An ambulance had arrived. Two paramedics were standing by it. Vogel escorted Sam over to them, impatient now to get to Barnstaple police station. There were two men detained there who he was, by the minute, becoming more and more eager to interview.
THIRTY
On the way to Barnstaple Vogel spoke to DI Peters back at the incident room to inform her of all that had occurred. He asked her to organize a CSI team to search Granger’s flat, which didn’t require a search warrant as the man had been formally arrested on suspicion of a capital offence.
‘The address should be in the system,’ he said. ‘On that list of members of the NDYC.’
He also asked Peters to dispatch DC Perkins to Estuary Vista Close to re-interview Anne Barham.
‘I wonder what she really knows about her husband’s past, Saslow,’ Vogel mused. ‘A special branch of the civil service, eh? Looks like he might have been some sort of spook. If he was, it’s hard to believe his wife didn’t have any idea. He must have been darned good at his job.’
‘He didn’t look like a spook, seemed like a bit of a nerd to me, boss,’ said Saslow.
‘What would you expect?’ asked Vogel. ‘James Bond? Think boffin instead of nerd. GCHQ is one of our major secret intelligence services, and it’s staffed almost entirely by high-tech whizz kids, mathematicians, linguists, and the like. All top level.’
‘OK, but do we really believe the British intelligence service goes around murdering people? That’s pretty James Bond, isn’t it?’
‘They call it lethal force, I understand, Saslow. And I certainly don’t believe it’s unique to the Russian secret services. I wonder if you remember the death of Gareth Williams, he was a mathematician employed by GCHQ and seconded to MI6?’
‘No, boss, I don’t think I do,’ responded Saslow.
‘Ten years ago, probably before you were in the job, you’re so damned young, Saslow,’ said Vogel. ‘I was in the Met, of course. Still a DC. It wasn’t our finest hour. Williams’ decomposing body was found in a North Face bag, pa
dlocked from the outside, in the bath of his Pimlico flat. Our brass and MI6 collaborated on how the investigation should be handled, and all sorts of restrictions on information were imposed. Nonetheless, there was an inquest, as the law demands, and the coroner described Williams’ death as “unnatural and likely to have been criminally meditated”, prompting a second investigation. After another twelve months, the then DAC at the Met announced that the most probable scenario was that Williams had died alone in his flat as the result of locking himself in the bag.’

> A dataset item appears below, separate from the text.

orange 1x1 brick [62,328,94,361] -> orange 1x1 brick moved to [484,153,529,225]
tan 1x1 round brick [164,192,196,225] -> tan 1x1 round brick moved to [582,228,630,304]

‘Wow,’ said Saslow. ‘That sounds like some cover-up, boss.’
‘And all in the interest of national security, Dawn,’ Vogel continued. ‘It has to be possible that something of that nature was going on here. I’m pretty sure it’s what Nobby Clarke was driving at.’

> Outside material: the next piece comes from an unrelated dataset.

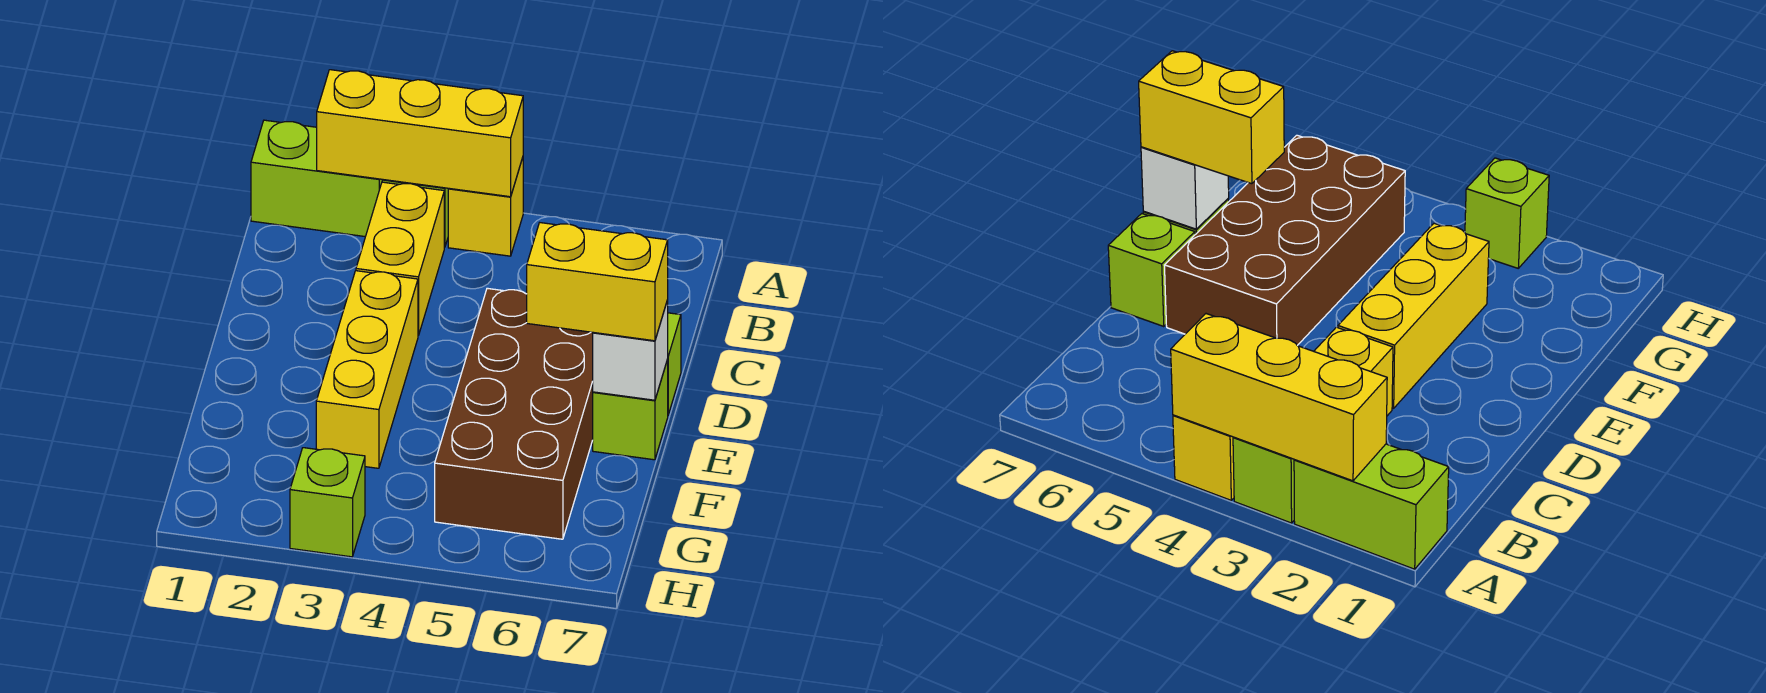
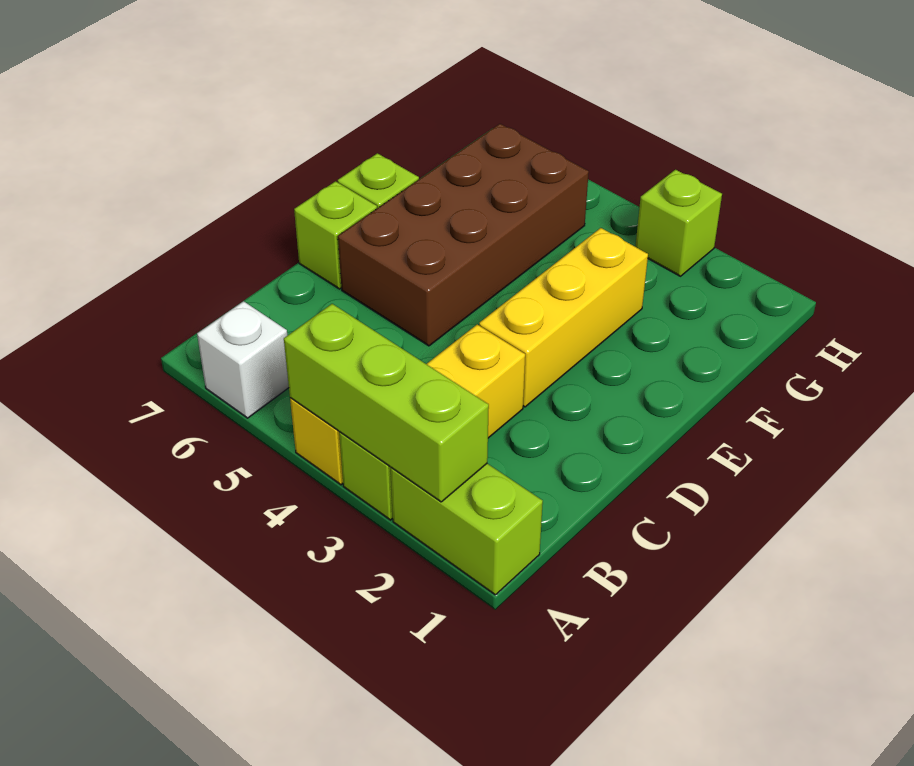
yellow 1x3 brick [317,70,523,197] -> lime 1x3 brick [284,304,489,502]
yellow 1x2 brick [527,223,668,341] -> none
white 1x1 brick [593,300,668,400] -> white 1x1 brick moved to [197,301,289,418]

‘So you think Jimmy Granger is another spook, do you, boss?’
‘I think that the man we have just arrested is almost certainly responsible for two murders and an attempted murder,’ said Vogel. ‘And I want him brought to justice, whoever the hell he is.’
By the time Vogel and Saslow arrived at Barnstaple police station, Jimmy Granger had been processed in the custody suite. He’d been photographed, and had his DNA and fingerprints taken. He’d supplied his address and other relevant personal details readily enough, but refused to be interviewed until he had a solicitor present. Two phones were found on his person. One was a burner phone with just a handful of numbers plumbed into it, the yacht club and a couple of other Instow numbers including Gerry Barham’s, and an unidentified London number. This was the last number Granger had called before his arrest, and the time logged indicated that he had made the call when he’d realized he had little chance of escaping from outside the old chapel. Almost certainly when Vogel had seen him using his phone.
Vogel immediately called the London number, which rang out for more than a minute before cutting itself off. He planned to try it repeatedly, but had little hope of success. He asked Saslow to arrange for the number to be checked out. But neither did he hope for much success with that either.